The ironic aspect of this entire story is that yesterday my cousin sent me a comic strip about a mouse writer that allowed herself to get distracted all day long, never getting to the page.  Well, the time right now is 5:29; I have an hour and a half before I meet the neighbor for our walk.  I have a zillion and one things to do today.  I will get this done and not forget!!!

 

Argora and Vilenok

Sunlight streamed into her bedroom window.  The side of Argora’s bed remained empty.  She wrinkled her nose in distaste.  The days grew long with her husband away, especially when the family responsibility fell to her to attend a burial celebration by herself.

Scrambling out of bed, she dressed in her gardening clothes after washing her face.  Birdsong filled the air as she left out the front door.  She enjoyed walking in the quiet of the day while most people remained in bed.  Once outside of the neighborhood, she walked along a nice curving path which followed a stream.  Swallows fluttered around and a duck floated on the water. 

Her thoughts tumbled around the coming events, the community’s farewell to a pleasant dwarf woman.  Argora thought of Kathina’s husband with no one to clean for him or make his dinners.  Their children still lived in the dwarf caverns, two days ride from their growing town.  She took a mental note to try to invite him to the family gatherings if he couldn’t make it back to his children.  The idea of him being alone, struck her heart like when a hammer missed the hot iron and bounced off the forge.

Turning around to head back home, she watched for wildflowers.  As she strolled along, she picked a variety of sunflowers and yellow columbine.  She left the red paint brush for a trip later in the week.  The yellow flowers would add some brightness to her bedroom while her husband worked the mining claim in the dwarf caverns.

As she finished up her walk, she thought of which outfit she wanted to wear.  At the last celebration she attended, the deceased requested to have their funeral more like the humans with everyone wearing black.  An ironic smile crossed her lips, her mood felt black. 

Rifling through her closet, she hung her violet-blue divided skirt next to her black one.  She draped the matching tunic over the blue and draped a grey tunic over the black.  A walnut box with four drawers stood on her dresser.  She pulled the gold handles of the middle drawer.  Picking up a thin gold chain with turquoise beads hanging from it, she put it with the grey and black outfit.  The colors fit her mood.

For the next hour, she weaved eight tiny braids from the hair on her forehead, pulling them back and securing them around four buns at the top of her head.  She plaited six braids on each side of her jaw bones from her beard.  Around each ear, she wrapped five of the braids up over the top.  The sixth she hung with the chain and clipped it to the bottom of her ear.
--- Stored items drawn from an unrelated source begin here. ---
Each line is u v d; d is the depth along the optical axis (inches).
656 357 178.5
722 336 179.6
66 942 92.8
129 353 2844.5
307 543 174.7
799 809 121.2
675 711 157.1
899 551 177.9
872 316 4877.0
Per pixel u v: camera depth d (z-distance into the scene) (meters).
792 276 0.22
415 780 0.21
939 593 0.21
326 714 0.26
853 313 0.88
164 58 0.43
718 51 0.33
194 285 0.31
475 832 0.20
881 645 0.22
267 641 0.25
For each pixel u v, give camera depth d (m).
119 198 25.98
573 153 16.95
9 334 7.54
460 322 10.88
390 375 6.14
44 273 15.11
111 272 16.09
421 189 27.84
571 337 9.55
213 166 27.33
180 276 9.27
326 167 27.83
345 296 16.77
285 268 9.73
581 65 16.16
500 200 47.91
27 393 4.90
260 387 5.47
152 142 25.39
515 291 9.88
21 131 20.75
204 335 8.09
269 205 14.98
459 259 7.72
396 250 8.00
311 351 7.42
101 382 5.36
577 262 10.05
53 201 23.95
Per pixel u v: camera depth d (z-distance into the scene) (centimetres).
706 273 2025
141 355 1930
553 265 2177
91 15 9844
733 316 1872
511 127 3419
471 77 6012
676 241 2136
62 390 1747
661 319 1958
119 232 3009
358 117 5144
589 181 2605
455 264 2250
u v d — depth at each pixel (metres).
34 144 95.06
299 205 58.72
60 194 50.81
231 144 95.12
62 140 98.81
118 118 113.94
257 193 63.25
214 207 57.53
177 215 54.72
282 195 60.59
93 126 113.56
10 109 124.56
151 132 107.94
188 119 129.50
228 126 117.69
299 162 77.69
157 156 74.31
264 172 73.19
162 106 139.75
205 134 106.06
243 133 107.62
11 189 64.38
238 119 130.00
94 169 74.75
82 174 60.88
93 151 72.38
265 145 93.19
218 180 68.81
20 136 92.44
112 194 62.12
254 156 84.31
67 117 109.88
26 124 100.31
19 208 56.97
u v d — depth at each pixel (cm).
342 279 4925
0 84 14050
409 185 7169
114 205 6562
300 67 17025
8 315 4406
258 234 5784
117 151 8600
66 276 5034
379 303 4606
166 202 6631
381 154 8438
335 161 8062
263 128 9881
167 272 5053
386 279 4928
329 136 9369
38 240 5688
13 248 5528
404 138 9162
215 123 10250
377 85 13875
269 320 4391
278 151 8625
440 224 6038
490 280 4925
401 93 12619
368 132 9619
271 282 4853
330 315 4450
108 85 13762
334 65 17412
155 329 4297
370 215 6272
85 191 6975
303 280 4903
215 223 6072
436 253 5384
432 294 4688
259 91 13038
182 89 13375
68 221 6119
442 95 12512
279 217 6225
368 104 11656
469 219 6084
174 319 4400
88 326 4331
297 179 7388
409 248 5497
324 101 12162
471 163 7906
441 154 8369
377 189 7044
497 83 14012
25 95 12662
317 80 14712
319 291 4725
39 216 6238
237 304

Finally, she braided twenty medium sized braids from the bottom section of her hair with turquoise colored thread wrapped in them and netting that fell to her shoulder.  The finishing touch was a medallion of gold and turquoise she attached to the hair at her forehead. 

Looking in the mirror she nodded in satisfaction.  Her hair represented the ceremonial tradition of her people.  The turquoise held the power of healing and stress reduction.  Her appeal to Brokkr for Kathina’s family was healing of spirit during their time of loss.  She also prayed for the lack of stress due to the attendance of the different races to be minimal for the family.  Argora also hoped for no scenes with Vilenok and judgmental people.

She sighed.  The dwarf looking back at her looked old.  Lines surrounded her eyes.  Wondering when she started looking like her old mother, she felt aged, almost defeated.  But, Grogrim and the family needed her presence at the ceremony.  She had no reason to feel sorry for herself.  Puckering her lips, she added a silver color to her lips.  With her head held high, she left to collect Vilenok and travel to the ceremony.